Right now I am seeing the version which we keep the IntrinsicInst check and adding the DbgInfoIntrinsic inside it to be the fastest on sqlite3.c with debuginfo.

@hfinkel I get what you mean. Basically moving the IntrinsicInst check inside the call does not result us doing extra work when processing IntrinsicInst as we essentially do the same things in the dyn_cast<IntrinsicInst>. I will update the diff accordingly.

Update diff addressing all of @hfinkel comments.

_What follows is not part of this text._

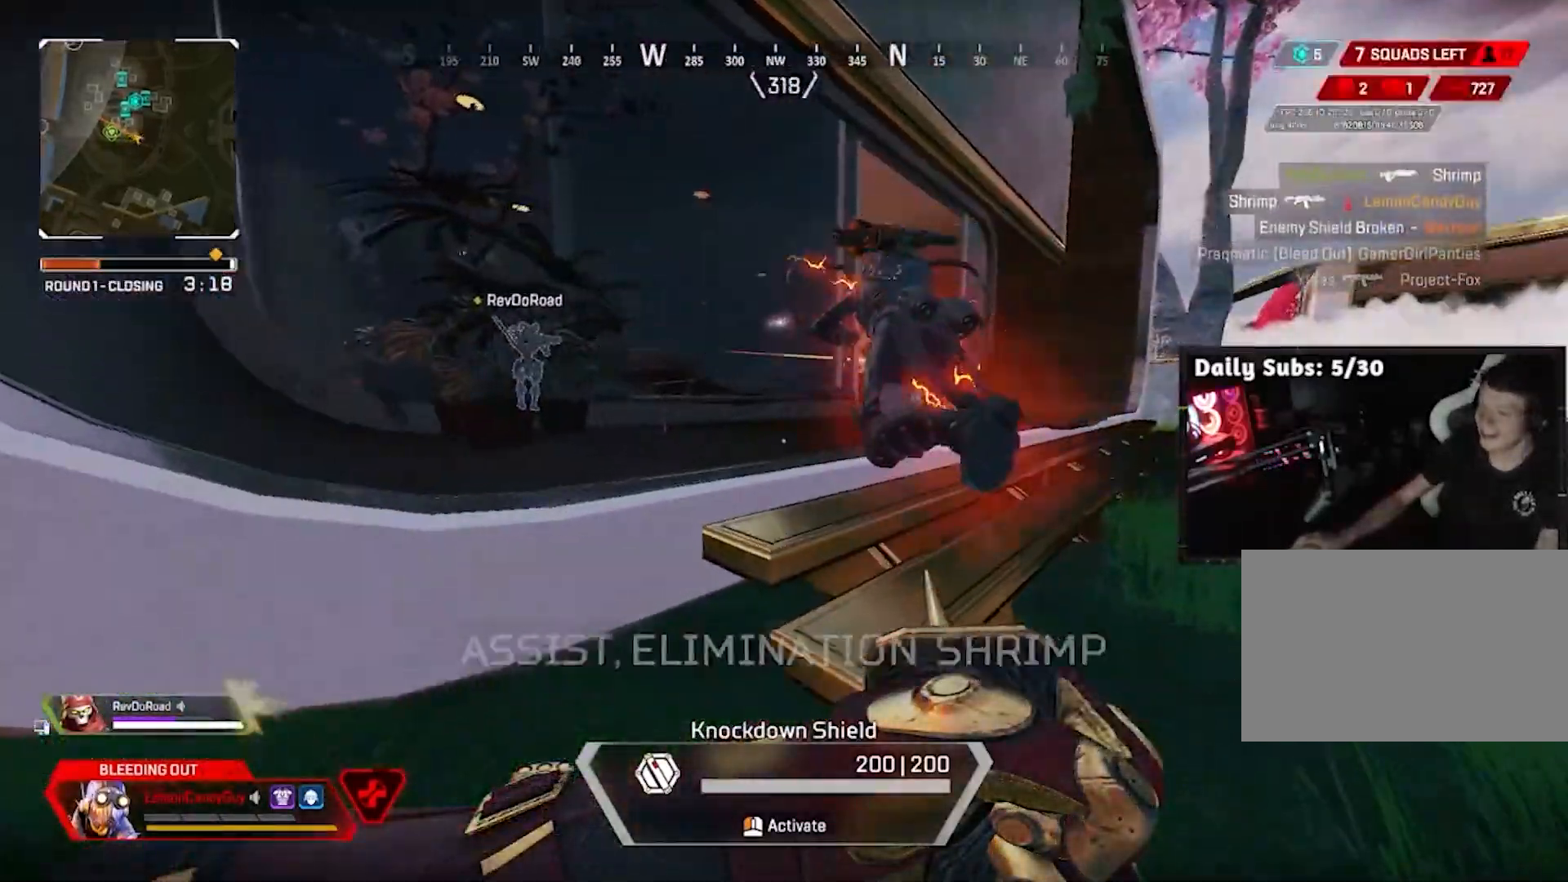
{"keys": ["d"], "mouse": [], "events": [[383, "w", "up"]]}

This brings about 20ms - 25ms out of ~20s when compile sqlite3.c

hfinkel added inline comments.Jul 15 2018, 7:37 PM
lib/Transforms/Utils/Local.cpp
2025 ↗(On Diff #155581)

You shouldn't need to check for the debugging intrinsics at all. We're skipping all intrinsics except for assume and experimental_guard.

2043 ↗(On Diff #155581)

This can be else if.

2063 ↗(On Diff #155581)

This can be else if too (if Callee is a Function, then it's not a null pointer constant.

Address comments. Thanks @hfinkel

hfinkel accepted this revision.Jul 16 2018, 3:58 PM

LGTM

This revision is now accepted and ready to land.Jul 16 2018, 3:58 PM
This revision was automatically updated to reflect the committed changes.